Email Client – As old fashioned developers, we like working clients.
– File Support Applications –
PDF Viewer – Can you download, view, and print official documents and/or give presentations?
Text editor – Both CLI and graphical.
Note these applications don’t need to be massive or cover every possible file type or use-case. Rather, they need to cover the basics (like an office workstation or web-user) and be functional all the time.
Concurrently, the “desktop” functionality needs consideration:
Is it possible to login with an arbitrary user account (AD/LDAP/Local)?
Can the user launch or manage applications easily?
Are system notifications and status easily visible? (battery status, network connectivity, etc)
Do TrueOS + Lumina run on low-end systems or systems without GPU acceleration?
These points are what we consider the “core” functionality of TrueOS – all other use cases (audio/video production, graphic design, radio broadcasting, [your-usage-here]) are not seen as the responsibility of the TrueOS team itself, but more the larger FreeBSD community to ensure “Application X” is available and functional.
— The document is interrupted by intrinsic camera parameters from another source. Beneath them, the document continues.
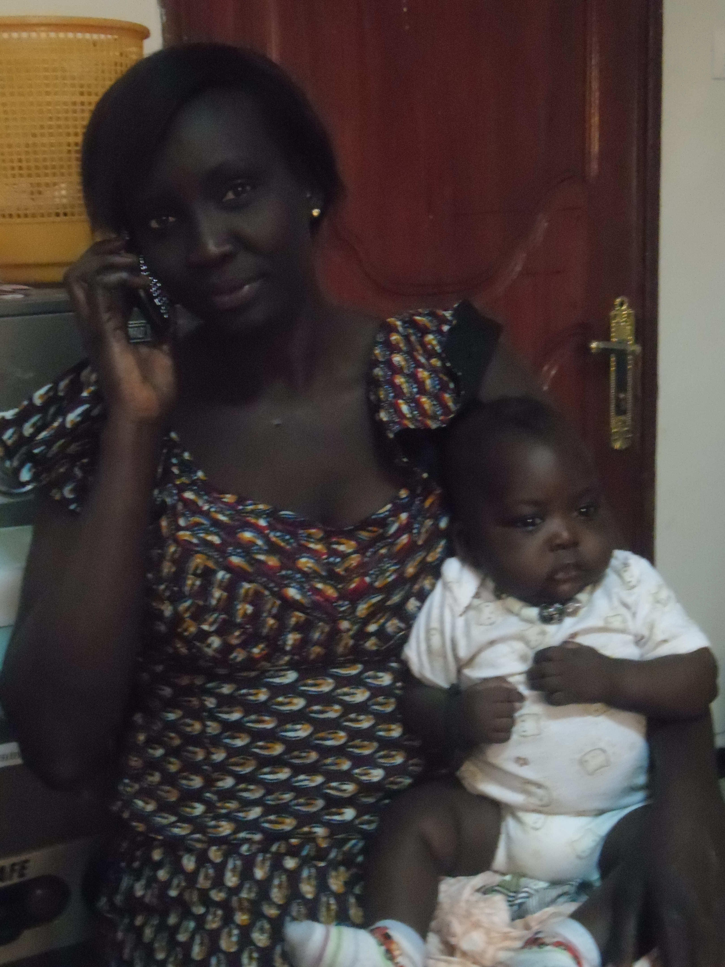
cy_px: 484
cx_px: 362
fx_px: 1229
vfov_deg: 42.9
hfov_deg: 32.9
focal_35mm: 44
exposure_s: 1/8
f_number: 4.5
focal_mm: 7.8
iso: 800
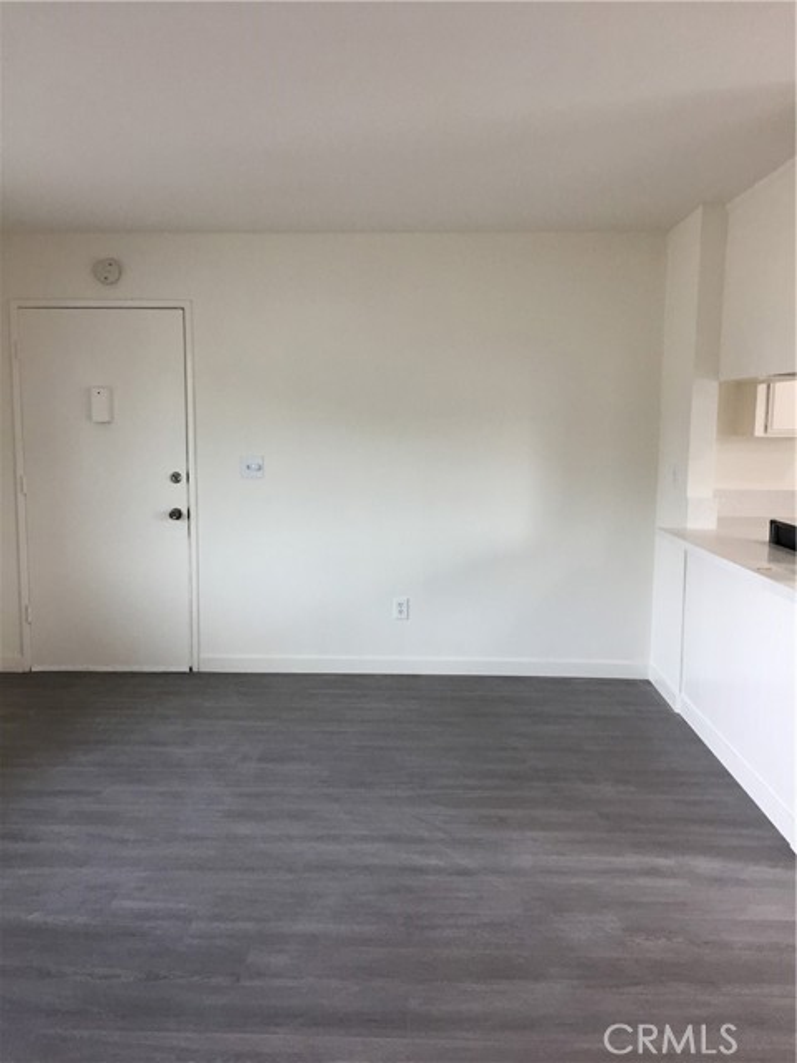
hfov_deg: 48.2
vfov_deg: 61.7
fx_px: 890
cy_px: 532
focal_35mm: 29
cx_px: 398
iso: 40
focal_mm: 4.15
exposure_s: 1/30
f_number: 2.2
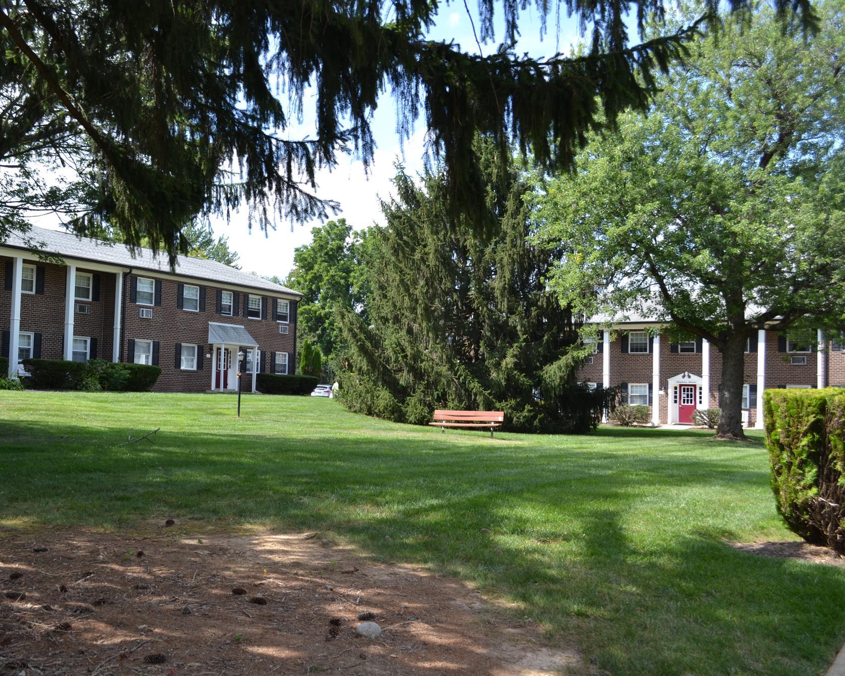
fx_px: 950
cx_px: 343
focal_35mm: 38
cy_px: 341
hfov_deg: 47.7
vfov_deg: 39.2
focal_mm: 22
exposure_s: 1/160
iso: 100
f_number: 6.3
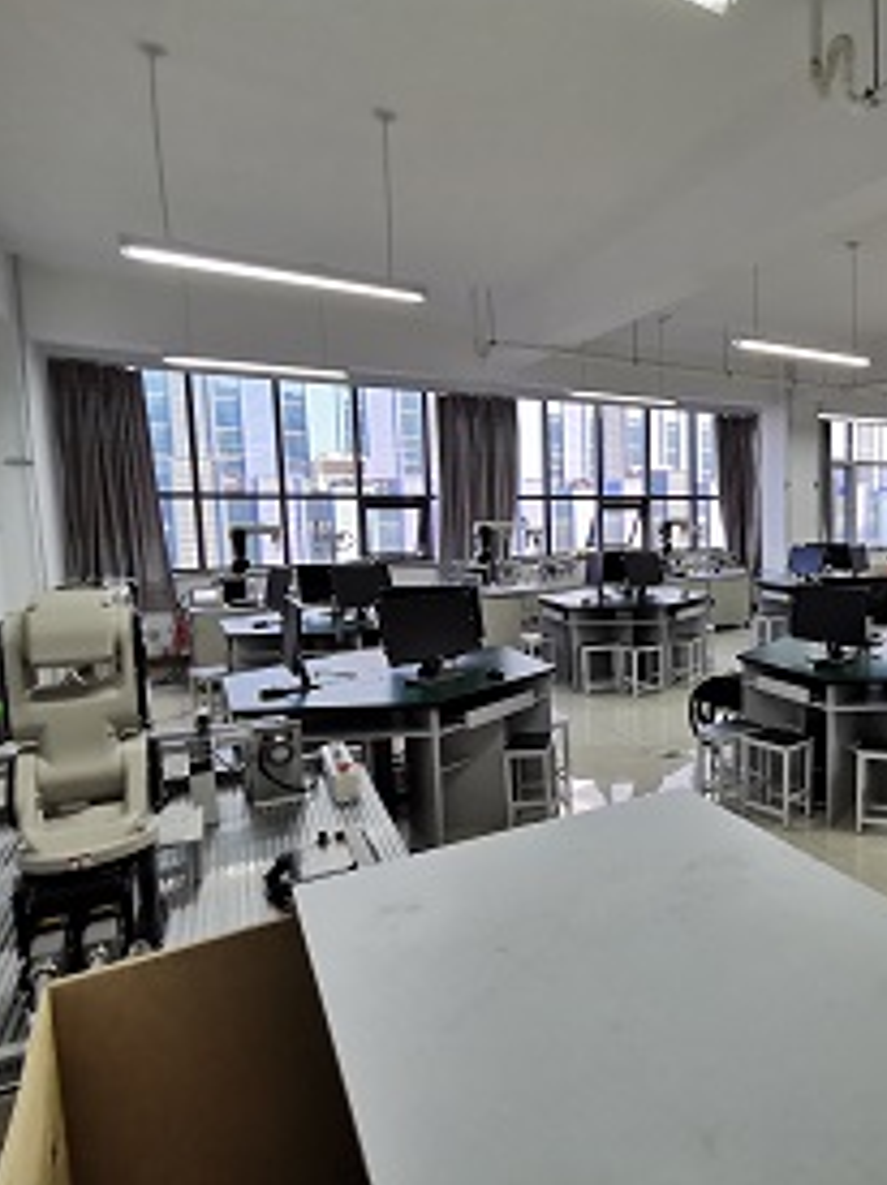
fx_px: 786
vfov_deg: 73.9
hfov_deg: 52.1
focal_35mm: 23
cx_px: 792
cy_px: 588
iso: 125
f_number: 2.2
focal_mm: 2.26
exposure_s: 1/50
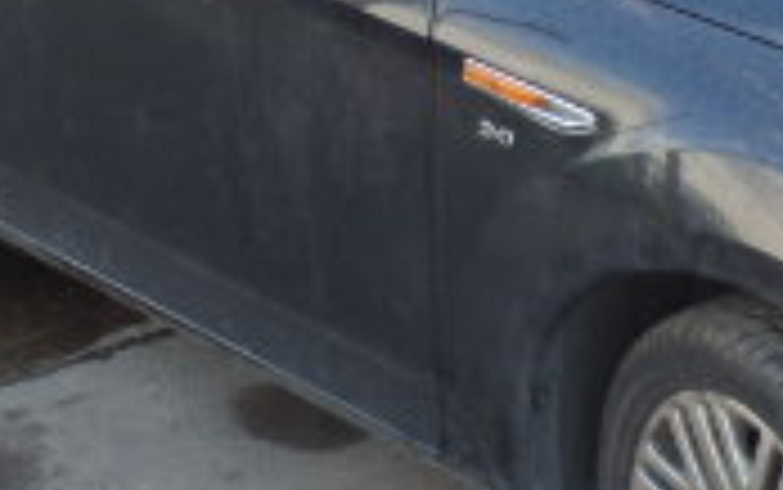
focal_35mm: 109
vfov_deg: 12.0
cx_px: 706
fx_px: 2327
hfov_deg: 18.8
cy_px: 297
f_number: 3.9
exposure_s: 1/60
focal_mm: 5
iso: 125
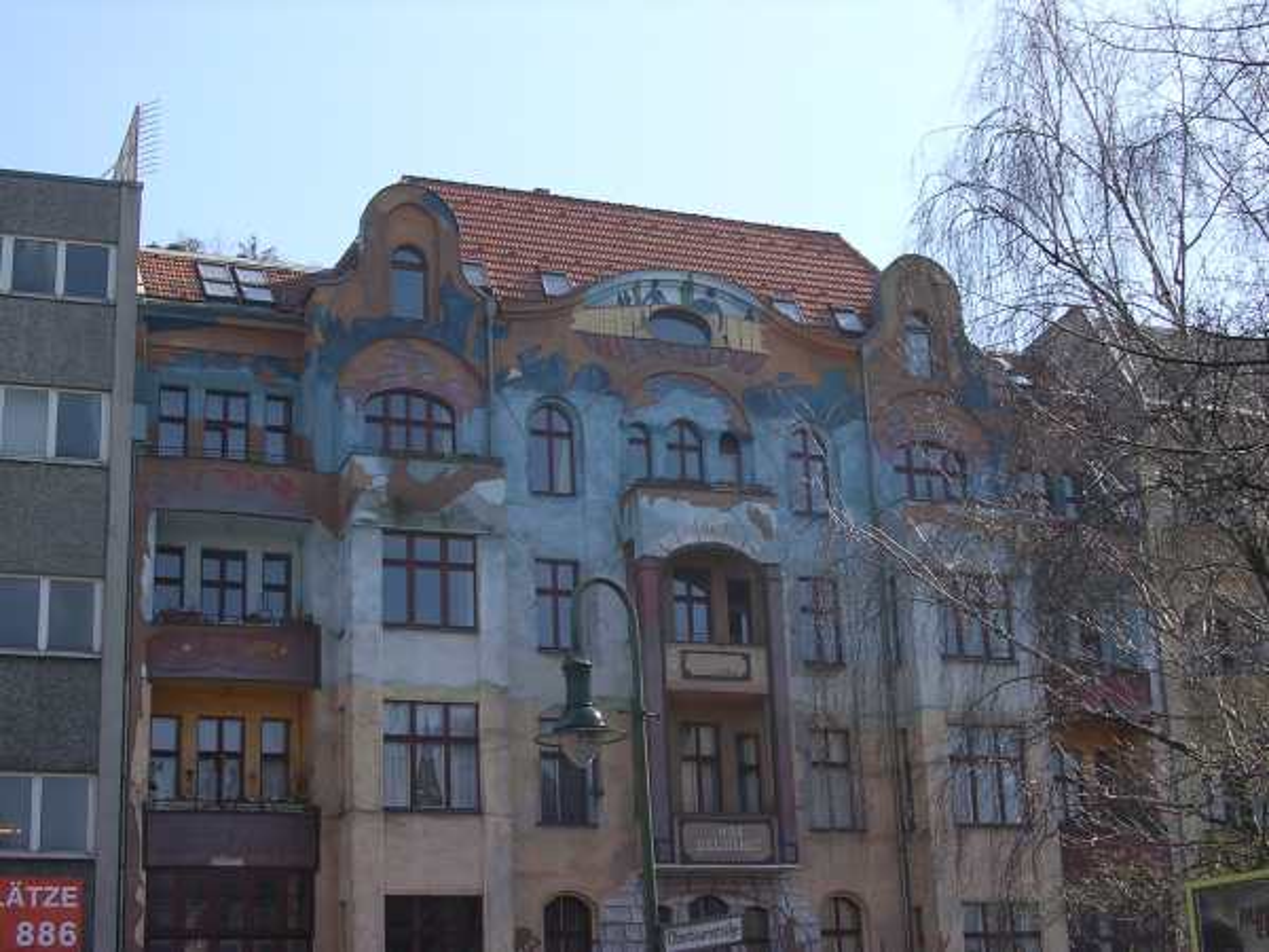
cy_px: 476
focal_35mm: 56
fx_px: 2053
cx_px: 634
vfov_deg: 26.1
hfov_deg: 34.3
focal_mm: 8.5
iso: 100
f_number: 3.3
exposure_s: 1/489
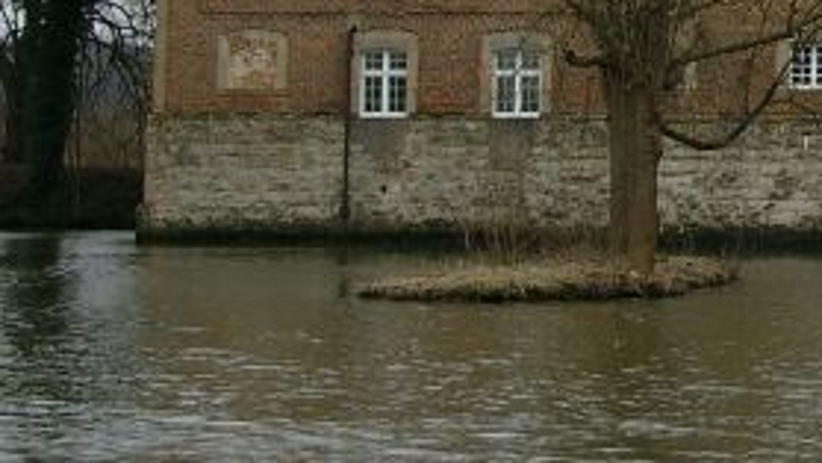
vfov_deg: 9.0
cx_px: 1078
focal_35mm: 131
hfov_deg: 15.6
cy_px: -209
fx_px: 2856
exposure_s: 1/121
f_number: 4
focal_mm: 8.82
Raul Rodriguez on April 20, 2017 at 1:55 am
Sorry you may have felt you had to write this. But I am glad you did. I knew sooner or later linux apps would become a problem for BSD. I sometimes felt I should switch to linux because of that. I would have hated that. This blog will make me stick it out. I always felt more apps should be written as native BSD. I know it ain’t easy. I wish I could contribute, but don’t BSD nor linux. Grew up on windows, I knew enough just to survive that OS. I think your doing a great job. Thanks for all you do.